Work to be completed: Print all entries precisely as they are written.

Dataset:
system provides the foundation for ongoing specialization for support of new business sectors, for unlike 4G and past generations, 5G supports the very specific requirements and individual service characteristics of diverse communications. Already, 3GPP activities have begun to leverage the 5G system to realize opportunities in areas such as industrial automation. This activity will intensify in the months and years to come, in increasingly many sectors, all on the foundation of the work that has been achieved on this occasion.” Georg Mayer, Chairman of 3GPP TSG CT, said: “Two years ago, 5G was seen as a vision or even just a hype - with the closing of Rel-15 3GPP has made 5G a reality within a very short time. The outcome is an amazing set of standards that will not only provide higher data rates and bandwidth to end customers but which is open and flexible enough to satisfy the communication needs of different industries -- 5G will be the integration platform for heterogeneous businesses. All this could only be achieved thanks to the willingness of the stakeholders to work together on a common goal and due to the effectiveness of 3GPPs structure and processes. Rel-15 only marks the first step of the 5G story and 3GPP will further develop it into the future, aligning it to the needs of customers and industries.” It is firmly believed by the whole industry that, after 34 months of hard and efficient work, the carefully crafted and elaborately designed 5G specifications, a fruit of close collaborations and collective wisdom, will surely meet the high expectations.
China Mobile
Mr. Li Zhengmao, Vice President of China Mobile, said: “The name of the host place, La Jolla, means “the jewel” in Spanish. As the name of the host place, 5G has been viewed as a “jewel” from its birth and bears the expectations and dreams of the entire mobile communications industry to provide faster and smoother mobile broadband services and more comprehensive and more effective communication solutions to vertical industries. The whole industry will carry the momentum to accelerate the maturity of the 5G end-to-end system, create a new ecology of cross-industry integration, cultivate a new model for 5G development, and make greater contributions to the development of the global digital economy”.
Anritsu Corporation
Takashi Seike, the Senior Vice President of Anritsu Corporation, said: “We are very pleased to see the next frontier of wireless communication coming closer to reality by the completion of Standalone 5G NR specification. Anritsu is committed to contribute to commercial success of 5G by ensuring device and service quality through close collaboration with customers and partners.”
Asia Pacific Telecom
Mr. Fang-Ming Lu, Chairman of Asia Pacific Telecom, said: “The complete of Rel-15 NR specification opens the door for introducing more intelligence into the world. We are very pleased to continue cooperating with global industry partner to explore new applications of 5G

Answer to this task:
system provides the foundation for ongoing specialization for support of new business sectors, for unlike 4G and past generations, 5G supports the very specific requirements and individual service characteristics of diverse communications. Already, 3GPP activities have begun to leverage the 5G system to realize opportunities in areas such as industrial automation. This activity will intensify in the months and years to come, in increasingly many sectors, all on the foundation of the work that has been achieved on this occasion.” Georg Mayer, Chairman of 3GPP TSG CT, said: “Two years ago, 5G was seen as a vision or even just a hype - with the closing of Rel-15 3GPP has made 5G a reality within a very short time. The outcome is an amazing set of standards that will not only provide higher data rates and bandwidth to end customers but which is open and flexible enough to satisfy the communication needs of different industries -- 5G will be the integration platform for heterogeneous businesses. All this could only be achieved thanks to the willingness of the stakeholders to work together on a common goal and due to the effectiveness of 3GPPs structure and processes. Rel-15 only marks the first step of the 5G story and 3GPP will further develop it into the future, aligning it to the needs of customers and industries.” It is firmly believed by the whole industry that, after 34 months of hard and efficient work, the carefully crafted and elaborately designed 5G specifications, a fruit of close collaborations and collective wisdom, will surely meet the high expectations.
China Mobile
Mr. Li Zhengmao, Vice President of China Mobile, said: “The name of the host place, La Jolla, means “the jewel” in Spanish. As the name of the host place, 5G has been viewed as a “jewel” from its birth and bears the expectations and dreams of the entire mobile communications industry to provide faster and smoother mobile broadband services and more comprehensive and more effective communication solutions to vertical industries. The whole industry will carry the momentum to accelerate the maturity of the 5G end-to-end system, create a new ecology of cross-industry integration, cultivate a new model for 5G development, and make greater contributions to the development of the global digital economy”.
Anritsu Corporation
Takashi Seike, the Senior Vice President of Anritsu Corporation, said: “We are very pleased to see the next frontier of wireless communication coming closer to reality by the completion of Standalone 5G NR specification. Anritsu is committed to contribute to commercial success of 5G by ensuring device and service quality through close collaboration with customers and partners.”
Asia Pacific Telecom
Mr. Fang-Ming Lu, Chairman of Asia Pacific Telecom, said: “The complete of Rel-15 NR specification opens the door for introducing more intelligence into the world. We are very pleased to continue cooperating with global industry partner to explore new applications of 5G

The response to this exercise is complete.